- _CONSEGNA 1_
Puoi trascrivere dall'articolo sullo scambio Pozzi-Sansone il tratto che comincia con le parole "DOMENICA DECISIVA - Come" e termina dopo "e il Capitano."?
- _CONSEGNA 2_
Come si traduce in inglese questa frase dell'articolo sullo scambio Pozzi-Sansone: «Pozzi interessa eccome al Torino, su questo non c’è dubbio.»?
- _CONSEGNA 3_
Puoi riprendere l'articolo sullo scambio Pozzi-Sansone e proseguirlo a partire dall'ultima frase riportata?

#### BRANO FORNITO ####

Pozzi-Sansone, per ora è un no. Lo scambio tra i due giocatori non si è concluso, e l’incontro vero tra Carlo Osti e Gianluca Petrachi è stato in un certo senso rimandato. Una chiacchierata, però, c’è stata ed servita ad imbastire il discorso che da lunedì...
Pozzi-Sansone, per ora è un no. Lo scambio tra i due giocatori non si è concluso, e l’incontro vero tra Carlo Osti e Gianluca Petrachi è stato in un certo senso rimandato. Una chiacchierata, però, c’è stata ed servita ad imbastire il discorso che da lunedì potrebbe essere riaperto.
DOMENICA DECISIVA - Come abbiamo detto in questi giorni, la gara di domenica contro il Siena farà da spartiacque per l’eventuale trattativa e un’altra panchina, o anche solo un utilizzo limitato (da intendersi inferiore ai 20 minuti), non sarà più digerita dal giocatore in questione. Pozzi interessa eccome al Torino, su questo non c’è dubbio. Ma appare sempre più una soluzione per giugno, complice il mancato rinnovo a Bianchi sempre più ai margini del progetto societario. In più, non bisogna dimenticare che l’attaccante blucerchiato è ancora infortunato e molto probabilmente non rientrerà prima della fine della prossima settimana. Una situazione che non convince, in primis, il tecnico Ventura il quale sembrerebbe intenzionato a puntare ancora sulla coppia formata da Meggiorini e il Capitano.

#### MATERIALE DI RIFERIMENTO ####

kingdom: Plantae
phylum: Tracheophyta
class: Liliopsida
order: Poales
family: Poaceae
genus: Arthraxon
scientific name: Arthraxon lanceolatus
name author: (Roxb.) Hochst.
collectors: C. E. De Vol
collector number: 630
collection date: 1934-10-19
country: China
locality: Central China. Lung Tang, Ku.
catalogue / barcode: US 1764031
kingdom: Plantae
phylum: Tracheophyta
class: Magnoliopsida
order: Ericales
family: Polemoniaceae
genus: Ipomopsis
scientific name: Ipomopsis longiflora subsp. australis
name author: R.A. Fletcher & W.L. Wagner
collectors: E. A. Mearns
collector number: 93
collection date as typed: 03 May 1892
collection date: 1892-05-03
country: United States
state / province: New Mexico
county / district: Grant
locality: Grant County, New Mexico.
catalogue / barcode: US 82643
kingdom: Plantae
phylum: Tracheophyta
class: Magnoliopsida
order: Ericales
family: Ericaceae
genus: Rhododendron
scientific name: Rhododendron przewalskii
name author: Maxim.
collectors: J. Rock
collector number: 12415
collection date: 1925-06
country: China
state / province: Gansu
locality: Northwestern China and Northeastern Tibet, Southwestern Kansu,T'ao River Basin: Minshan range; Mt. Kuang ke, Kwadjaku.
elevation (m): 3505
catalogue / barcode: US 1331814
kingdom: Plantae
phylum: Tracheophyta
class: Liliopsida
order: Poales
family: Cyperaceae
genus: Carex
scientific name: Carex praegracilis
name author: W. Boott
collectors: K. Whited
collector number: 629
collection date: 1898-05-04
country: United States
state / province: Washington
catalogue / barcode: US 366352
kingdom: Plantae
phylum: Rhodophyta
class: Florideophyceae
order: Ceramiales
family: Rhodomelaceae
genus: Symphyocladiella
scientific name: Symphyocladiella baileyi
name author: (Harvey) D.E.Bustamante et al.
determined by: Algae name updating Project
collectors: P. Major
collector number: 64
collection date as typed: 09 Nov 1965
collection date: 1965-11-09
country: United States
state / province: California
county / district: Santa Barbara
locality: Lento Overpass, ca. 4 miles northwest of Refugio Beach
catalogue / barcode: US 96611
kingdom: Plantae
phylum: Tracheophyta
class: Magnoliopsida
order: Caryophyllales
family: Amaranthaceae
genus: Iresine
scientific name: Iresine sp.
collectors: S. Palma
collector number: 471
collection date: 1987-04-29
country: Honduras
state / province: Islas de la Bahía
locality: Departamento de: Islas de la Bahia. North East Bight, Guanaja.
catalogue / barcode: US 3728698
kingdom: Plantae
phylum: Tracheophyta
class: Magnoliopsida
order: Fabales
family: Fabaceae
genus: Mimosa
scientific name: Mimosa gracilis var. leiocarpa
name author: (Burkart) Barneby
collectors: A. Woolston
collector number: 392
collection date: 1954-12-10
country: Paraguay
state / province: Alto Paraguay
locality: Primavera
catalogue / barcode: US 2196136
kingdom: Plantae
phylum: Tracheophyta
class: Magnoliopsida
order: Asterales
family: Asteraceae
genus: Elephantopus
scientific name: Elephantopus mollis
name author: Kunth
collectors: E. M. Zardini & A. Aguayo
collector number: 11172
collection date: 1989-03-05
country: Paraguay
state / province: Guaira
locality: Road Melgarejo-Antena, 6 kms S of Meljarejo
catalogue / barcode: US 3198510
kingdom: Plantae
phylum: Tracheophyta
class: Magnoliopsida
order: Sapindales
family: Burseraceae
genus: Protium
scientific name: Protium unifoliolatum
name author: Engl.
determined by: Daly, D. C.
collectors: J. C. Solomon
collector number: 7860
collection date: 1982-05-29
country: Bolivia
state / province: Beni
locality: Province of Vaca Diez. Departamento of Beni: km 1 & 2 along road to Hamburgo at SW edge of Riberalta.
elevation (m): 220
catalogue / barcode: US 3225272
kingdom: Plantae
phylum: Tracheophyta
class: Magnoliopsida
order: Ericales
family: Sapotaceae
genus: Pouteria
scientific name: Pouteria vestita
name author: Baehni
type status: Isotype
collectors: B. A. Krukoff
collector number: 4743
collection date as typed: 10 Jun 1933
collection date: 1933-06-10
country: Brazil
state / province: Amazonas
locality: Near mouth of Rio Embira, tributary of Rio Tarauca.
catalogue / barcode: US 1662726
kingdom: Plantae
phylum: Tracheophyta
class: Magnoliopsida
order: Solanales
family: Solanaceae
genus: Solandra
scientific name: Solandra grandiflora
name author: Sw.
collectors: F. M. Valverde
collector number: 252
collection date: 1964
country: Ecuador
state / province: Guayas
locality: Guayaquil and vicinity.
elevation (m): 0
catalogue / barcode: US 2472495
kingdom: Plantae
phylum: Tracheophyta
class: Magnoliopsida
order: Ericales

####

- _RISPOSTA 1_
DOMENICA DECISIVA - Come abbiamo detto in questi giorni, la gara di domenica contro il Siena farà da spartiacque per l’eventuale trattativa e un’altra panchina, o anche solo un utilizzo limitato (da intendersi inferiore ai 20 minuti), non sarà più digerita dal giocatore in questione. Pozzi interessa eccome al Torino, su questo non c’è dubbio. Ma appare sempre più una soluzione per giugno, complice il mancato rinnovo a Bianchi sempre più ai margini del progetto societario. In più, non bisogna dimenticare che l’attaccante blucerchiato è ancora infortunato e molto probabilmente non rientrerà prima della fine della prossima settimana. Una situazione che non convince, in primis, il tecnico Ventura il quale sembrerebbe intenzionato a puntare ancora sulla coppia formata da Meggiorini e il Capitano.

- _RISPOSTA 2_
Pozzi is definitely of interest to Torino; there is no doubt about that.

- _RISPOSTA 3_
LE SIRENE DI PALERMO - Quest’ultimo, pur restando concetrato sul campionato con il Toro, è attirato dalle sirene di Palermo: Lo Monaco ha bisogno di una prima punta e avrebbe offerto al capitano un triennale da 950mila euro a stagione. La stessa offerta che il presidente Cairo non ha mai voluto la forza di proporgli e che, con ogni probabilità, il Capitano avrebbe accettato di buon grado, per amore della maglia. La prossima settimana, visti i discreti rapporti tra Lo Monaco e Cairo, il Palermo tenterà un ultimo assalto per procurarsi un centravanti di peso diverso da Bianchi, ma in caso di fallimento i rosanero busseranno certamente alla porta del Torino per tentare di strappare anzitempo il Capitano ai propri tifosi.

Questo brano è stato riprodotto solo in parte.